Our plans of following the coastline of South Australia’s Eyre peninsular were hampered by a change in weather. Warm days were out and according to the weather forecast, a week of overcast drizzly days were set to engulf the peninsular. This meant a change of plan but not before we followed the coast down to Smoky bay and then on to Streaky bay. The latter, a small town put on the map after a local chap caught an absolutely monstrous great white shark on the end of his fishing line and went on to spend 5 hours pulling it in. Poor shark! A replica hangs in a back room at the local petrol station, which also doubles up as an information centre for visitors as well as a popular takeaway curry house. Talk about diversification! Leaving the coast would mean missing out on a few of South Australia’s beachy gems but L and I had decided that we’d seen enough dazzling white sands on our travels, besides the allure of the underground, outback town of Coober Pedy had become too great. 

(Photo above: Buckingham Shack in Iron Knob.)

Having restocked on essentials at Port Augusta, we embarked on a couple of days drive into the outback along a 336 mile single road which eventually landed us in Coober Pedy. We’d passed through not a great deal along the way, other than various salt lakes and a prohibited military zone the size of England (the British controversially coerced Australia into allowing them to detonate a handful of nuclear bombs here, in various idiotic experiments back in the 1950’s). As I look down at my hands, I can confirm they are not glowing. 

Coober Pedy on the surface was as we had imagined, hot, dusty with barely a blade of grass in sight and emanating a post apocalyptic aura difficult to exaggerate. The town ‘look out’ offered the best views from above but hiding below the scorched earth is another world.

Hotels, museums, shops, a ridiculous amount of churches and the majority of Coober’s population can be found underground. A mind boggling amount of vast rabbit warren homes have been dug far into the rock, providing relief from the thermometer blowing temperatures outside. We were told that in summer it can hit 50 degrees in the shade! The friendly owner of the Comfort Inn let L and I have a wander through her underground establishment giving us a low down on it’s history. With opal mining being the sole reason for Coober Pedy’s existence, L and I set aside a couple of hours in which to make our fortunes. Unfortunately ‘noodling’ (sifting for opals) in the public try-your-luck noodling mounds proved somewhat disappointing with our findings valued by a local dealer as… worthless.

(Photo above: Freaky Fred in is demo cave house back in the day.)

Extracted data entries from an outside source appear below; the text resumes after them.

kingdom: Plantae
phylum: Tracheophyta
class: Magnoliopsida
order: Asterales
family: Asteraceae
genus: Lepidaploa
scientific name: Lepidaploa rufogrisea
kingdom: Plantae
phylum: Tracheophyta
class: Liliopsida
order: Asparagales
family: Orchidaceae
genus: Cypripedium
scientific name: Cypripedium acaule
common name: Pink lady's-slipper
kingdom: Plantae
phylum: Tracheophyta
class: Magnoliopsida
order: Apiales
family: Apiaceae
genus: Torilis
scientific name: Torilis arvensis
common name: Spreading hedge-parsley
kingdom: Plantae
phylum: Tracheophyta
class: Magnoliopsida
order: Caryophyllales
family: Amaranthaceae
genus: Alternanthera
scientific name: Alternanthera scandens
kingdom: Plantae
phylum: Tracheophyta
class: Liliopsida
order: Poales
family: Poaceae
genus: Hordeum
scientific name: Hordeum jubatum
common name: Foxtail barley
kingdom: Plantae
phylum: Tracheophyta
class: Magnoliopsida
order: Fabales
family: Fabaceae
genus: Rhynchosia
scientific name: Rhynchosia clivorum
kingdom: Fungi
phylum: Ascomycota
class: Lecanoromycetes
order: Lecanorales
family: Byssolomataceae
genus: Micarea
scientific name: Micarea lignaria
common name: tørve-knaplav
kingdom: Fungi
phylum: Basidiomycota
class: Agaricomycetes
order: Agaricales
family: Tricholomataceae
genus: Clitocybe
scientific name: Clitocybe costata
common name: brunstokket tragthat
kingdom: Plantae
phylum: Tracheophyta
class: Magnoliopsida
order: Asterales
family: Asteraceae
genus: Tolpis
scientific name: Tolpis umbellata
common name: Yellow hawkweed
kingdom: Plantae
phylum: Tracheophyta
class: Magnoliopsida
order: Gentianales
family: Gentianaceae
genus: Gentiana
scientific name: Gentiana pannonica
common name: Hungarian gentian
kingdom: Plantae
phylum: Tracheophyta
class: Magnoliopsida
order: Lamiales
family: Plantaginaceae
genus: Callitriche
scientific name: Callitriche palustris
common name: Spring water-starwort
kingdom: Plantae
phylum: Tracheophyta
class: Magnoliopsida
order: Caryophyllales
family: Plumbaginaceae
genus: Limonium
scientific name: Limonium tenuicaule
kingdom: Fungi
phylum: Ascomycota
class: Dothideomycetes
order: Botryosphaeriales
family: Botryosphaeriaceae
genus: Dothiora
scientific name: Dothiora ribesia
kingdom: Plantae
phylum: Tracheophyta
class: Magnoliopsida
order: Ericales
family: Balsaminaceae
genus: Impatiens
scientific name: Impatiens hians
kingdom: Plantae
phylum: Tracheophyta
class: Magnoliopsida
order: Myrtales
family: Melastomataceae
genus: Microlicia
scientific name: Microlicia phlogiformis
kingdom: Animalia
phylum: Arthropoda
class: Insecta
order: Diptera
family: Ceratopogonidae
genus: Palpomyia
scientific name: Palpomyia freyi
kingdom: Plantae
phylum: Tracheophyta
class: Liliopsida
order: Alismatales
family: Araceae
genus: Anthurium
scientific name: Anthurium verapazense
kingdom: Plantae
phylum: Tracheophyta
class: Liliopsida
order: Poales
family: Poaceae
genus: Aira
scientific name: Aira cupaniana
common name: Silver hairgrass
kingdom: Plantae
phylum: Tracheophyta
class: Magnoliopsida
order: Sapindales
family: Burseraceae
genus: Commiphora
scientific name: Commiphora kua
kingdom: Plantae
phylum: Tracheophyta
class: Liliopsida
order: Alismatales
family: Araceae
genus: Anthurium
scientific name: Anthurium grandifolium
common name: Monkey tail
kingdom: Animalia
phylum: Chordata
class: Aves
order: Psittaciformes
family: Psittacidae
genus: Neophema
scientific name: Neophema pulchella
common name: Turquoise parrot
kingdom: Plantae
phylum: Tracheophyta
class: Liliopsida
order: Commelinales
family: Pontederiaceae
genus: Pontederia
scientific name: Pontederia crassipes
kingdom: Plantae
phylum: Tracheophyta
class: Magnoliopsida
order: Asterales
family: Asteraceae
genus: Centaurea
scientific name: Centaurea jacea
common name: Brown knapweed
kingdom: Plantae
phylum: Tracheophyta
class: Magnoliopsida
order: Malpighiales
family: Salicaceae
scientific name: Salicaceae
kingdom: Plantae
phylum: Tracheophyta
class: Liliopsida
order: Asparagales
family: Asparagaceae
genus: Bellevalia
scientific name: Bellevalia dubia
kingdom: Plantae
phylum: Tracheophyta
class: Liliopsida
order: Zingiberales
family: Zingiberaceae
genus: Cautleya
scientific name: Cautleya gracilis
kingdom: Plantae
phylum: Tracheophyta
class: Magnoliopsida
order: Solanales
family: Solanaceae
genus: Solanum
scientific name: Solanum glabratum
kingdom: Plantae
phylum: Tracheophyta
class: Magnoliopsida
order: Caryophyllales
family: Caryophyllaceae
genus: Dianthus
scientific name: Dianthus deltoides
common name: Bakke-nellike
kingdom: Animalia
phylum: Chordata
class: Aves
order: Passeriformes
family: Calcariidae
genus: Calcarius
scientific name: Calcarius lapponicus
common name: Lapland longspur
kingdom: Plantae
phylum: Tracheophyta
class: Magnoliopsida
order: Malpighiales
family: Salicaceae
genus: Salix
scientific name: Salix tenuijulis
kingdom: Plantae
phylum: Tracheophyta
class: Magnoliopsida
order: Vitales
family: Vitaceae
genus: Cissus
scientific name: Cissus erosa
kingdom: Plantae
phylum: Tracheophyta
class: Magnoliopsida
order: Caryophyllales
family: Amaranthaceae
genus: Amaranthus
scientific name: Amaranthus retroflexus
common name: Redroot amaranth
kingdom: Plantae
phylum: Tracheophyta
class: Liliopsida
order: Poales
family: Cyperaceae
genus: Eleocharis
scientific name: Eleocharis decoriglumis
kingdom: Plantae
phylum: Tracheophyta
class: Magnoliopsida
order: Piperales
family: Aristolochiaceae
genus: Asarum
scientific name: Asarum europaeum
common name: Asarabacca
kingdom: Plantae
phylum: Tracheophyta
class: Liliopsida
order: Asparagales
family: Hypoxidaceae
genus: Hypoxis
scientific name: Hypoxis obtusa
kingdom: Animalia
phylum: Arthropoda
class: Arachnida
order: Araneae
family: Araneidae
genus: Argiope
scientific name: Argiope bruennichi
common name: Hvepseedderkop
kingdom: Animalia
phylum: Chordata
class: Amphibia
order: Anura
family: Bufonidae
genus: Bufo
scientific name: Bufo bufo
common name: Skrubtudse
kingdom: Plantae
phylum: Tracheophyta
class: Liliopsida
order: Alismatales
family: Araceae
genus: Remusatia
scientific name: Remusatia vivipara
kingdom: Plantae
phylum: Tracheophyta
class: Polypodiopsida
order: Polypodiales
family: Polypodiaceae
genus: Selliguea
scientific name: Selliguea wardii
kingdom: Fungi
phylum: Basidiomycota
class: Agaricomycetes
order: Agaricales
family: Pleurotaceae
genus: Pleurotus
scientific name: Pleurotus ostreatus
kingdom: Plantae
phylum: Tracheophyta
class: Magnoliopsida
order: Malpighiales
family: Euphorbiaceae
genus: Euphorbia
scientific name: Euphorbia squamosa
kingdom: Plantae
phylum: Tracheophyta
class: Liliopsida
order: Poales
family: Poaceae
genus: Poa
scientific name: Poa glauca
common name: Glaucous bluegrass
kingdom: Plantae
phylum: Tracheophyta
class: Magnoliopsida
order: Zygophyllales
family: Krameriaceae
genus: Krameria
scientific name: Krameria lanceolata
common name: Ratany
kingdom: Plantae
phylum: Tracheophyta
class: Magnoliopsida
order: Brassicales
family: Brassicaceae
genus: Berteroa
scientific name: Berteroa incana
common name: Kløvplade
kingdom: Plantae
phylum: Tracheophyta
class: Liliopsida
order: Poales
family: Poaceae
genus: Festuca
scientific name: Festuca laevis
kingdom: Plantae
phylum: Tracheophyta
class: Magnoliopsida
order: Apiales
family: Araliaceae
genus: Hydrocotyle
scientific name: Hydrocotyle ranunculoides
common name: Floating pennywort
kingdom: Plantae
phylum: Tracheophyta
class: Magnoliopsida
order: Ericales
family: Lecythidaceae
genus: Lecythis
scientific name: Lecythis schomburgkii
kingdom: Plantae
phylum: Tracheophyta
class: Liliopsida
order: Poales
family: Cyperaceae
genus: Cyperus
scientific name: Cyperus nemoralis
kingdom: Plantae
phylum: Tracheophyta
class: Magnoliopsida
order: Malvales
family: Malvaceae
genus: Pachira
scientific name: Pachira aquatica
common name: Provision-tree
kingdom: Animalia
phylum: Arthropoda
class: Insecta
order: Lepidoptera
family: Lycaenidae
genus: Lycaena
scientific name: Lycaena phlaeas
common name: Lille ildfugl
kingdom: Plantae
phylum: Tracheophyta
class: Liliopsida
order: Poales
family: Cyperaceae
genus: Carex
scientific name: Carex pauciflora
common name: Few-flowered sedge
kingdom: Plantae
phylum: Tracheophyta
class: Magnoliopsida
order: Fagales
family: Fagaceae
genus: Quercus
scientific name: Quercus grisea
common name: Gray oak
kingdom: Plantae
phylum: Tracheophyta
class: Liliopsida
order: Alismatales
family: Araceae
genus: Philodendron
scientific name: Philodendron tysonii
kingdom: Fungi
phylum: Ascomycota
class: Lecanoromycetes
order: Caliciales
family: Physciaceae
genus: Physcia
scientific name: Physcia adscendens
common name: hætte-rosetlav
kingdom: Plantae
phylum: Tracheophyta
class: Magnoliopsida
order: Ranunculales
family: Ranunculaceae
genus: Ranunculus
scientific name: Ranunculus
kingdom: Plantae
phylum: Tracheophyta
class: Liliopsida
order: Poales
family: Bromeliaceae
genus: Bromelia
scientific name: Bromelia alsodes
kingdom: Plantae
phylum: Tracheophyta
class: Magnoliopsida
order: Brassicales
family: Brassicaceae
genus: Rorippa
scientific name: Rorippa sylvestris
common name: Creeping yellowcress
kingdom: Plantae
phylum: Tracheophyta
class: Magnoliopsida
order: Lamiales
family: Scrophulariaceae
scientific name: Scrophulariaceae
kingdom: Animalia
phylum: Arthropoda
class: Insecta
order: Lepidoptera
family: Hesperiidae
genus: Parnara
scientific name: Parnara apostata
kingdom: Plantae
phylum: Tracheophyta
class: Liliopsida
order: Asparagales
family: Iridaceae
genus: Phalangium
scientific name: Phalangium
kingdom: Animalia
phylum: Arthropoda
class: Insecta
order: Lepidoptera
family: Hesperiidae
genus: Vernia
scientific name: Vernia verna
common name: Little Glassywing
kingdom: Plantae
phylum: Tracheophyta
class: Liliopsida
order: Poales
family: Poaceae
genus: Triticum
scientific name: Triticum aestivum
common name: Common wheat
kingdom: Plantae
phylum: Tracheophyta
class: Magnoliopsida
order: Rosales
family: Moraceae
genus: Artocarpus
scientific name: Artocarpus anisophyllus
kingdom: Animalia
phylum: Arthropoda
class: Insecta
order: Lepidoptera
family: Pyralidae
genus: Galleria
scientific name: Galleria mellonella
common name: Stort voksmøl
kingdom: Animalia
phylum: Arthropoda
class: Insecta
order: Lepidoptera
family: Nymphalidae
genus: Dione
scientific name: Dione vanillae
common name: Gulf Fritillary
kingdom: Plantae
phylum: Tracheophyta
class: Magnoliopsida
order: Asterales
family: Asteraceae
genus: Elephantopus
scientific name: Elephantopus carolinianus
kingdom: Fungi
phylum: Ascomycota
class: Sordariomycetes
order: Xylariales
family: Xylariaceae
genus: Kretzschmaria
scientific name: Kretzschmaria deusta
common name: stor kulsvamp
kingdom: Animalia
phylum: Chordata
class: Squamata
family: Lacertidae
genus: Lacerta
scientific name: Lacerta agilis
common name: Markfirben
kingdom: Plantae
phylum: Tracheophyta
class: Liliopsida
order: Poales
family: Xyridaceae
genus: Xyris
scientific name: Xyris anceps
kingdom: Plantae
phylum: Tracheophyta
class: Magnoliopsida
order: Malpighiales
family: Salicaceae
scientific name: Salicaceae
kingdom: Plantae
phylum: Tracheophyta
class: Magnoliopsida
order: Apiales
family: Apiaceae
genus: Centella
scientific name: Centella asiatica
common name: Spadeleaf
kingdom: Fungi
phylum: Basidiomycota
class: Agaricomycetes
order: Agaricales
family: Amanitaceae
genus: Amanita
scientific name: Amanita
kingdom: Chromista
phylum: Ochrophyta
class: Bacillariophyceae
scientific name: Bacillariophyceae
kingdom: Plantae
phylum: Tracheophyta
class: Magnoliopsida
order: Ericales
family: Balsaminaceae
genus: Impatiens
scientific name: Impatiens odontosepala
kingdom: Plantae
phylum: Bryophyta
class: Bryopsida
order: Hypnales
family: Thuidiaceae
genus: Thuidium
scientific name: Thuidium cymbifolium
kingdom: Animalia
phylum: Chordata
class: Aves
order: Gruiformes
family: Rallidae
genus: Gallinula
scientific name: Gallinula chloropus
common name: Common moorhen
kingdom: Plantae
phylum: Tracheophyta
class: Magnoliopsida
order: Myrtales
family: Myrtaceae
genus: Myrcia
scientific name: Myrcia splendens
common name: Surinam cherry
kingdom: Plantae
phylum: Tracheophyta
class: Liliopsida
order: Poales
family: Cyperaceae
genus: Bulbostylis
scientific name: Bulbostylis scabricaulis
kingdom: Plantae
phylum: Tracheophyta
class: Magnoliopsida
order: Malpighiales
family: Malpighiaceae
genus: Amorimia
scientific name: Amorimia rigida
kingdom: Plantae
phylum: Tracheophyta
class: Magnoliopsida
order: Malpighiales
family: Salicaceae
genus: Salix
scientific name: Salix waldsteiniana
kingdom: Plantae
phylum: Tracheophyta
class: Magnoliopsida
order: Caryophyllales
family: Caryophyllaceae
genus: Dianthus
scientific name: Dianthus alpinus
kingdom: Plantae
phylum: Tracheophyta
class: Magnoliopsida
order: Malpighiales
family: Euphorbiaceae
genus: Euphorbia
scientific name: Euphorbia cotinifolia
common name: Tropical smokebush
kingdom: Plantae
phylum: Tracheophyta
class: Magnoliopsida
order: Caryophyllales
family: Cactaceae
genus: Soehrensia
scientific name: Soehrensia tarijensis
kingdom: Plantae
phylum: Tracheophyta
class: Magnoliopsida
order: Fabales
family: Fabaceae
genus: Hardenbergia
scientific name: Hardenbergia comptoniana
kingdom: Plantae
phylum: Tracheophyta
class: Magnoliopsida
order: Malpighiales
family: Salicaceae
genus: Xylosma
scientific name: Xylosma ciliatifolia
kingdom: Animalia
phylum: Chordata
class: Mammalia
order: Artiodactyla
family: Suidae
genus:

To return to Port Augusta and complete our 670 mile round trip via the same route would have been lacking in adventure so in true outback spirit we ditched the bitumen for an alternative route and headed off grid and further into the back and beyond. The Road House at William Creek (S.A’s smallest settlement, current registered population 3) was where we first encountered human life after leaving Coober Pedy. We stopped for a couple of hours to tend to some expensive cold beers and talked to the lady behind the bar, who seemed quite happy for some company telling us all about how S.A’s smallest settlement happened to sit within the world's largest cattle station! Leaving William Creek we found ourselves rolling down the iconic Oodnadatta track to the tiny outback town of Marree, making small detours along the way to look at the natural hot springs, ochre pits and the old ruins from the Ghan railway. We passed by the mysterious Marree man and soaked up endless salty views of Kati Thanda–Lake Eyre, Australia’s largest salt lake. L and I had heard these two were best viewed from the air but we decided not to book on a scenic flight after overhearing the young, newly qualified pilot advertise that this was his first flying job... suddenly the budget was a little too tight and instead we cramped on.

We crossed paths with a few more outback relics before the flat red earth changed to brown and then tree covered mountains erupted in front of us. We’d arrived at the Ikara-Flinders ranges, South Australia’s biggest mountain range.